Tears sprang to her eyes as she turned on the cold water and stuck her hand under it.
Why, that creep! All this anguish, and he'd lied!
She told herself she was furious, but really relief flooded her in a sweet tide. Such a simple explanation! And after she'd come up with such a convoluted one.
The relief lasted all evening. She played Chutes and Ladders with Shelly, then told silly stories and every knock-knock joke she could think of at bedtime, buoyed by that wash of exquisite release from fear.

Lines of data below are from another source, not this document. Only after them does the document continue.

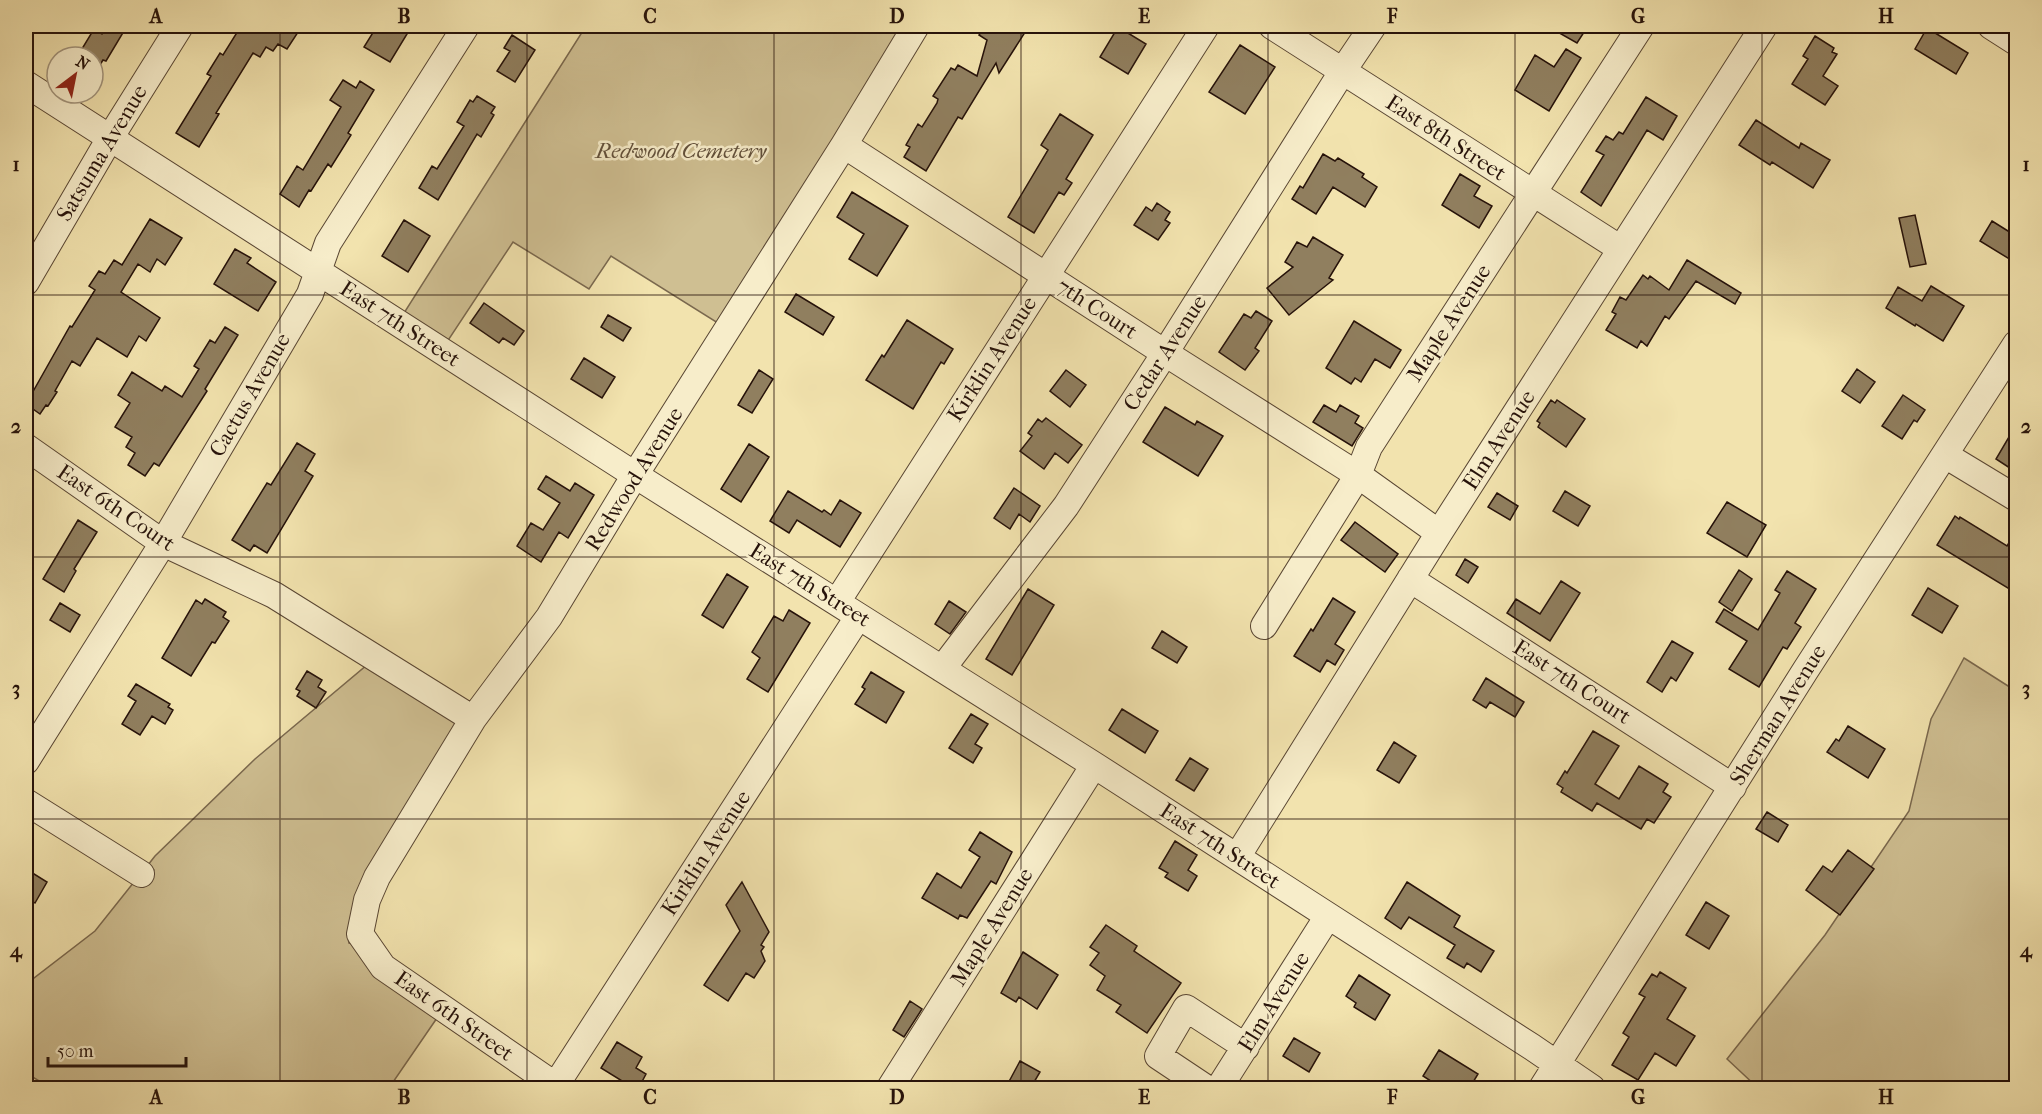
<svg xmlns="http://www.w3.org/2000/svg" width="2042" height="1114" viewBox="0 0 2042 1114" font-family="'IM FELL French Canon',serif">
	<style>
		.green { fill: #cfbf92; stroke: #7a684e; stroke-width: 1.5 }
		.building { fill: #907f5f; stroke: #26120a; stroke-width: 1.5 }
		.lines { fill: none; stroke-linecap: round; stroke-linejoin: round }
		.minor-casing { stroke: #594633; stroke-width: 28 }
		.minor { stroke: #f7edca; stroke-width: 26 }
		.grid { fill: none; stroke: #26120a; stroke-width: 1.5; stroke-opacity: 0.55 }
		.labels { text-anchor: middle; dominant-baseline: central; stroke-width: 5; stroke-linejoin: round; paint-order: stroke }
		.street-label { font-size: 22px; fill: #26120a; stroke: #f7edca }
		.park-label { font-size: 22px; font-style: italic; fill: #614f3a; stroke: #f7edca }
		.neatline { fill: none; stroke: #26120a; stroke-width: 2 }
		.grid-label { font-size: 20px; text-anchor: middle; font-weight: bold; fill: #26120a }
	</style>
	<rect width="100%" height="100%" fill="#f2e3ae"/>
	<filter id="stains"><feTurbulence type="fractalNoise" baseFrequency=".00333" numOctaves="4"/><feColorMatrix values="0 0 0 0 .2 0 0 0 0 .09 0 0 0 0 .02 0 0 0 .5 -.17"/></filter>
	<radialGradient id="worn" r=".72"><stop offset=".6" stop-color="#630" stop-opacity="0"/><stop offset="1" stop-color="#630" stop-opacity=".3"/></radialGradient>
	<path class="green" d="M586 26H909L721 325 611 256 589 289 513 242 447 342 404 313Z
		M1964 658 2016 691V1088H1758L1727 1059 1825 935 1909 811 1931 719Z
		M367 665 459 723 352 928 347 933 349 943 354 944 437 1018 389 1088H46L41 1082 26 1073V979L30 981 95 931 134 882 143 887 154 870 148 865 155 856 255 759Z"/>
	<path class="building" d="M107 26H127L106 61 103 60 93 76V57H77L94 29 102 34Z
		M241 26H302L287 49 278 44 273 51 266 47 260 57 253 53 216 113 219 114 199 147 176 133 211 76 207 74 220 53 223 55Z
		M377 26 384 31 388 26H394L407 34 390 62 364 47Z
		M986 26H1029L999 73 996 63 962 119 958 117 926 171 904 157 910 147 906 145 918 124 922 127 937 103 938 99 933 96 951 68 955 70 958 65 977 76 987 40 979 35Z
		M1547 26H1588L1577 43Z
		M1118 27 1146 44 1128 74 1100 57Z
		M1927 28 1968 53 1956 74 1915 49Z
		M512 35 535 50 515 82 497 71 510 51 504 48Z
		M1815 36 1834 48 1832 52 1837 54 1823 76 1838 86 1825 105 1792 84 1808 59 1803 56Z
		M1240 45 1275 67 1245 114 1209 92Z
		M1566 49 1581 58 1549 111 1515 90 1535 55 1554 67Z
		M343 80 356 88 360 81 374 90 348 133 351 135 331 167 328 164 311 191 309 190 299 207 280 194 297 166 303 170 341 107 330 100Z
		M477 96 495 107 491 113 494 115 481 137 477 134 438 200 419 188 432 166 437 169 464 126 457 122 470 100 473 102Z
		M1646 97 1677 116 1663 140 1647 130 1601 206 1581 192 1604 155 1596 151 1606 136 1613 140 1619 132 1623 134Z
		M1060 114 1093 135 1066 179 1072 183 1064 195 1059 192 1034 233 1008 217 1048 150 1041 145Z
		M1756 120 1799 148 1801 143 1830 160 1813 188 1772 162 1770 165 1739 145Z
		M1323 154 1335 161 1338 158 1364 174 1362 177 1377 187 1365 207 1333 187 1316 214 1292 199 1300 186 1303 188Z
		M1460 174 1480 186 1474 196 1492 206 1479 228 1442 205Z
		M852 192 908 226 877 276 849 259 864 234 837 217Z
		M1157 203 1170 212 1165 220 1170 223 1158 240 1134 225 1146 207 1152 211Z
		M1915 215 1926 264 1910 267 1899 218Z
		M150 219 182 238 165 265 157 259 150 272 138 264 121 292 160 318 146 341 139 336 127 357 97 338 80 366 72 361 55 391 57 392 48 406 46 405 40 414 26 404 70 326 72 327 95 290 89 286 99 271 105 274 114 260 122 265Z
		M404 220 430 236 408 272 382 256Z
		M1992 221 2016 236V263L1980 241Z
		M1313 237 1343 255 1329 278 1333 280 1289 315 1267 288 1293 267 1285 262 1297 242 1307 247Z
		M235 249 251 258 247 263 276 282 258 311 214 284Z
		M1687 260 1741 293 1735 304 1696 281 1669 319 1665 316 1647 346 1641 341 1637 348 1606 330 1616 314 1612 312 1620 297 1626 300 1643 275 1648 279 1650 276 1669 290Z
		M1931 286 1964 306 1943 341 1916 324 1915 326 1886 308 1898 287 1922 301Z
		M796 294 834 317 823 335 785 312Z
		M484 303 524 331 514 345 503 338 499 343 470 323Z
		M1256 311 1272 321 1255 348 1259 351 1245 370 1219 352 1244 314 1251 318Z
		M608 315 631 328 623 341 601 327Z
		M907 320 953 349 944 364 941 362 913 409 866 380 882 355 884 357Z
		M1354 321 1401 350 1390 368 1375 359 1361 382 1355 378 1351 384 1326 368Z
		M225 327 238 335 205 389 207 391 159 466 154 463 145 476 128 465 135 453 126 447 132 437 115 427 130 403 118 395 132 372 162 391 165 386 182 397 199 369 194 366 210 340 215 343Z
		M584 358 615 377 602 398 571 379Z
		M1857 369 1875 382 1860 403 1842 391Z
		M759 370 773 379 752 413 738 405Z
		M1066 370 1086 385 1070 407 1050 391Z
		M1903 395 1925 410 1917 422 1914 420 1902 439 1882 426Z
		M1551 400 1555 403 1557 400 1585 419 1566 447 1538 427 1540 423 1537 421Z
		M1324 405 1336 412 1340 405 1359 416 1355 423 1363 428 1352 446 1313 422Z
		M1165 407 1195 425 1197 421 1223 436 1198 476 1143 442Z
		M1046 418 1082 445 1068 463 1055 453 1044 469 1020 451 1032 436 1028 433 1038 419 1042 422Z
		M2016 425V472L1996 459Z
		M297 443 315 454 305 471 313 476 267 553 254 545 250 551 232 540 267 483 271 485Z
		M749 444 769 457 741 502 721 489Z
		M546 476 570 491 575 483 594 495 568 538 559 532 541 562 517 546 531 523 543 530 560 503 538 489Z
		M1014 488 1040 506 1030 522 1019 514 1010 529 994 518Z
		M788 491 822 512 824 510 831 515 840 500 861 513 840 547 797 520 789 533 770 521Z
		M1565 491 1590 506 1578 526 1553 511Z
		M1497 493 1518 506 1510 520 1488 507Z
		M1727 502 1766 525 1747 557 1707 533Z
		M1955 516 1959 519 1960 517 2007 546 2016 530V593L1937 545Z
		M78 520 97 532 74 569 76 571 64 592 43 579Z
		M1355 522 1398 554 1385 572 1341 540Z
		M1465 559 1478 567 1468 583 1456 575Z
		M1739 570 1752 579 1732 611 1719 602Z
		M1787 571 1816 589 1795 623 1801 627 1787 649 1783 647 1759 687 1729 669 1747 641 1716 622 1724 609 1758 630 1780 593 1775 590Z
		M727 574 748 587 723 628 702 615Z
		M1561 581 1580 593 1550 641 1507 613 1516 599 1540 614Z
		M1928 588 1958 606 1942 633 1912 615Z
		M1028 589 1054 605 1012 675 986 659Z
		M1333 598 1355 612 1335 644 1344 650 1335 665 1327 660 1320 672 1294 656 1311 629 1313 631Z
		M205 599 226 612 223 617 229 621 215 643 212 642 191 676 162 658 196 600 202 604Z
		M949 601 966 612 950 634 935 624Z
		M60 603 80 615 70 632 50 620Z
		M789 610 810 623 768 692 747 679 760 658 752 652 774 616 783 621Z
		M1162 631 1187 647 1177 663 1152 648Z
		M1672 641 1693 653 1676 681 1671 677 1662 692 1647 682Z
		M307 671 322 680 318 687 326 692 316 708 297 696 300 691 296 689Z
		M871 672 904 692 886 723 855 704 865 689 862 687Z
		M1486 678 1524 702 1515 717 1490 702 1486 708 1473 700Z
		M136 684 170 704 168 707 173 710 165 724 152 716 140 735 122 724 136 701 128 696Z
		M1122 709 1158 731 1145 753 1109 730Z
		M971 714 988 724 975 744 982 748 973 763 949 748Z
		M1848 726 1885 749 1868 778 1827 752 1836 739 1839 741Z
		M1593 731 1619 746 1595 784 1619 799 1639 766 1668 784 1663 792 1671 797 1654 823 1647 819 1641 829 1597 803 1592 811 1561 792 1563 788 1557 784 1565 771 1567 773Z
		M1394 742 1416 756 1399 783 1377 770Z
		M1190 758 1208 769 1194 791 1176 780Z
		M1767 812 1788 825 1778 842 1756 829Z
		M980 832 1012 852 996 884 991 881 967 918 960 915 958 919 922 898 937 873 961 888 980 857 969 850Z
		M1175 841 1197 855 1188 870 1197 876 1188 891 1165 877 1168 873 1159 868Z
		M1848 850 1874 869 1840 915 1806 890 1823 866 1832 872Z
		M26 869 47 882 35 903 26 897Z
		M742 882 769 932 761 945 764 947 761 951 765 961 754 978 746 973 728 1001 704 985 740 931 726 905Z
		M1407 882 1460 916 1454 927 1494 951 1481 972 1467 963 1464 968 1447 958 1455 945 1409 917 1401 929 1385 918Z
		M1706 902 1729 916 1709 949 1686 935Z
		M1106 925 1137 946 1134 951 1181 983 1147 1033 1116 1012 1121 1005 1097 990 1105 976 1090 965 1099 953 1090 947Z
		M1023 952 1058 975 1037 1009 1019 997 1016 1002 1001 993Z
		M1660 972 1686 988 1667 1019 1695 1036 1676 1066 1655 1053 1638 1080 1612 1065 1629 1037 1623 1033 1645 997 1639 994 1652 974 1657 977Z
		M1359 975 1390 995 1375 1020 1354 1007 1356 1003 1346 996Z
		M910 1001 922 1009 904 1037 893 1030Z
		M1294 1038 1320 1053 1309 1072 1283 1056Z
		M617 1042 642 1057 636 1068 646 1074 638 1089H635L601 1068Z
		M1439 1050 1478 1074 1469 1089H1443L1423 1076Z
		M1020 1061 1040 1072 1030 1089H1005Z"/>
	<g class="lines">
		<g class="minor-casing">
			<path id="minor" d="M1272 26 1621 249
				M1991 26 2016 42
				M26 84 635 475 1094 765 1532 1047 1592 1088
				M844 145 1165 353 1358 475 1439 533
				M26 282 110 138 180 26
				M26 447 163 543 274 595 473 719
				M1945 455 2016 498
				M1410 579 1733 787
				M837 602 1206 26
				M1264 626 1358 475 1369 447 1641 26
				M942 669 1066 506 1165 353 1342 72 1373 26
				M26 761 163 543 310 294 328 243 466 26
				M26 802 141 874
				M1237 857 1439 533 1764 26
				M554 1088 858 617
				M559 1088 383 967 360 934 367 900 377 877 473 719 549 617 635 475 844 145 916 26
				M890 1088 1094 765
				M1206 1088 1158 1056 1186 1008 1246 1047
				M1219 1088 1328 916
				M1542 1088 1805 671 2016 344"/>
		</g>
		<use href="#minor" class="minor"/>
	</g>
	<path class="grid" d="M280 26V1088M527 26V1088M774 26V1088M1021 26V1088M1268 26V1088M1515 26V1088M1762 26V1088M26 295H2016M26 557H2016M26 819H2016"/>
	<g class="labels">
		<g class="street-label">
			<text transform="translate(1446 138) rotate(33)">East 8th Street</text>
			<text transform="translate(102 153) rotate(-59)">Satsuma Avenue</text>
			<text transform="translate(1097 309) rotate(33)">7th Court</text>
			<text transform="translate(1449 323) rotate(-57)">Maple Avenue</text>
			<text transform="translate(400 324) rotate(33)">East 7th Street</text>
			<text transform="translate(1165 353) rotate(-57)">Cedar Avenue</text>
			<text transform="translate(992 359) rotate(-57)">Kirklin Avenue</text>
			<text transform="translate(250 395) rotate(-60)">Cactus Avenue</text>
			<text transform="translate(1499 440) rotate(-57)">Elm Avenue</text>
			<text transform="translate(634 479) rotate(-58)">Redwood Avenue</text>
			<text transform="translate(116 508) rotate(34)">East 6th Court</text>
			<text transform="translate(810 585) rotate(32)">East 7th Street</text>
			<text transform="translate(1572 682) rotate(33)">East 7th Court</text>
			<text transform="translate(1778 715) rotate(-58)">Sherman Avenue</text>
			<text transform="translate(1220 846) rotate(33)">East 7th Street</text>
			<text transform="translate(706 853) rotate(-57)">Kirklin Avenue</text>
			<text transform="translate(992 927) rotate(-58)">Maple Avenue</text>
			<text transform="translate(1274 1002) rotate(-58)">Elm Avenue</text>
			<text transform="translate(454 1016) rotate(35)">East 6th Street</text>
		</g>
		<g class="park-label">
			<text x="681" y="151">Redwood Cemetery</text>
		</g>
	</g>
	<rect width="2042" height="1114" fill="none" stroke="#f2e3ae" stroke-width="66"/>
	<g transform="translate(75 75) rotate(32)"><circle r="28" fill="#f7edca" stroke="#a3957d" stroke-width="1.5"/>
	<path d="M0-4.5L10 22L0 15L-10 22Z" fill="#8f2418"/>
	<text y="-9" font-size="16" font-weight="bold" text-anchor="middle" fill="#26120a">N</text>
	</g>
	<path d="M48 1057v9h138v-9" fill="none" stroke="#26120a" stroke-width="3"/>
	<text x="57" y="1057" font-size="18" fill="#26120a" stroke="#f7edca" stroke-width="4.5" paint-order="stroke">50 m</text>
	<rect x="33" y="33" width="1976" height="1048" class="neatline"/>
	<g class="grid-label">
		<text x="156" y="23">A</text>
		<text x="404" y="23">B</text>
		<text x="650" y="23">C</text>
		<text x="897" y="23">D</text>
		<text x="1144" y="23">E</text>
		<text x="1392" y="23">F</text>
		<text x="1638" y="23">G</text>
		<text x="1886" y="23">H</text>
		<text x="16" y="171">1</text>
		<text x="2026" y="171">1</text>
		<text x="16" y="433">2</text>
		<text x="2026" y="433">2</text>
		<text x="16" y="695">3</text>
		<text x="2026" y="695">3</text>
		<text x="16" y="957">4</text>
		<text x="2026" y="957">4</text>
		<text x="156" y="1104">A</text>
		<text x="404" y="1104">B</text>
		<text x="650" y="1104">C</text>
		<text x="897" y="1104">D</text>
		<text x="1144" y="1104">E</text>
		<text x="1392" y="1104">F</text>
		<text x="1638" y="1104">G</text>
		<text x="1886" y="1104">H</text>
	</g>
	<rect width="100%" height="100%" filter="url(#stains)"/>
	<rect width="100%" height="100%" fill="url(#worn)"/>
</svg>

She thought about calling him, the scumbag, and saying, ''I might think about checking our daughter's blood type, if I knew what yours really is.''
But, although she should be madder than she was, Lynn still thought she should cool down before she confronted him. Besides, she wanted to be sure of herself.
She could ask his mother. No, better yet, she could call the blood bank and say that he'd been in a car accident, and she didn't remember his blood type but she knew he'd donated.